AAA is warning people that distracted driving can be just as dangerous as driving “intoxicated“.

TAMPA, Fla. — October is distracted driving awareness month, and this year AAA is warning people that driving “intextictated" can be just as dangerous and distracting as driving “intoxicated“.

For Dee Dee Gonzalez every day is a painful road back to recovery. She was disabled in a crash involving a distracted driver.

“I am permanently injured. I can’t enjoy a lot of the things that I used to enjoy,” Gonzalez said. “My quality-of-life is, not what it used to be.”

Whether driving under the influence or texting, “the result can ultimately be the same. Somebody could end up in a crash or even die,” AAA Spokesman Mark Jenkins said

Jenkins not only preaches against distracted driving; he knows the danger firsthand. Earlier this year, his own SUV was rear-ended by someone looking down at their GPS.

“It’s something I’m still dealing with to this day. I have pain in my neck, pain in my back, and it’s because of somebody who was driving distracted,” Jenkins said.
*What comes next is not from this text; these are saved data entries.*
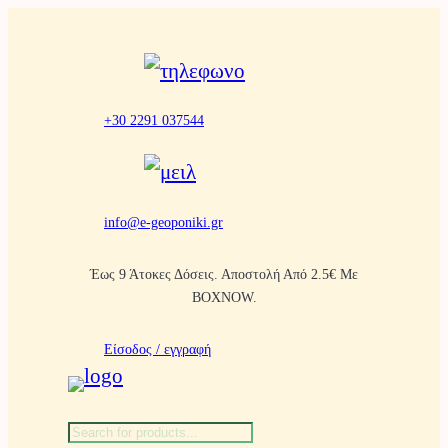
Μετάβαση
στο
περιεχόμενο
+30 2291 037544
info@e-geoponiki.gr
Έως 9 Άτοκες Δόσεις. Αποστολή Από 2.5€ Με
BOXNOW.
Είσοδος / εγγραφή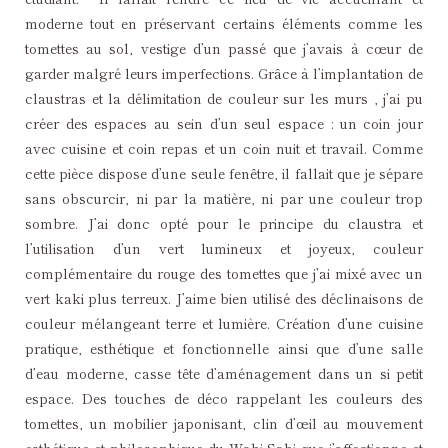
moderne tout en préservant certains éléments comme les
tomettes au sol, vestige d’un passé que j’avais à cœur de
garder malgré leurs imperfections. Grâce à l’implantation de
claustras et la délimitation de couleur sur les murs , j’ai pu
créer des espaces au sein d’un seul espace : un coin jour
avec cuisine et coin repas et un coin nuit et travail. Comme
cette pièce dispose d’une seule fenêtre, il fallait que je sépare
sans obscurcir, ni par la matière, ni par une couleur trop
sombre. J’ai donc opté pour le principe du claustra et
l’utilisation d’un vert lumineux et joyeux, couleur
complémentaire du rouge des tomettes que j’ai mixé avec un
vert kaki plus terreux. J’aime bien utilisé des déclinaisons de
couleur mélangeant terre et lumière. Création d’une cuisine
pratique, esthétique et fonctionnelle ainsi que d’une salle
d’eau moderne, casse tête d’aménagement dans un si petit
espace. Des touches de déco rappelant les couleurs des
tomettes, un mobilier japonisant, clin d’œil au mouvement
The Mauer family, Dawn and Howard, lost their daughter Deanna to distracted driving. Howard has since put his daughter’s image on the back of his vehicle along with a message letting everyone know a person texting killed her.

“Maybe it’ll hit. Maybe they’ll look at my back window while they’re behind me on the streets, in a parking lot, and they can make a reasonable assumption that it’s not worth it,” he said. “It’s just not worth it.”

“My life stopped. And I don’t want anybody to do that to somebody,” Dawn Mauer said. “I want people to know, stop doing this.”

This year, Florida enacted a new law, making texting and driving a primary offense with penalties of $30 for the first violation and a $60 fine and 3 driver’s license points after that.

AAA found that looking away from the road for just two seconds doubles the risk of a crash. In five seconds, it’s like driving across the length of a football field blindfolded.

The top three distractions, they say are cell phone use, technology built into today’s modern vehicles, and passengers. In Florida there were 213 distracted driving crashes in 2018, causing 231 deaths.

Most, if not all, they say – were preventable.

AAA’s message against driving “intexticated” is for everyone. However, they say younger drivers are statistically three times more likely than adults to be involved in a deadly crash.

“You hear it and you see it, but you don’t take it seriously until it happens to you. And it shouldn’t be that way,” Gonzalez said. “I want people to be able to understand that it can’t happen to them, and it can happen in a split second.”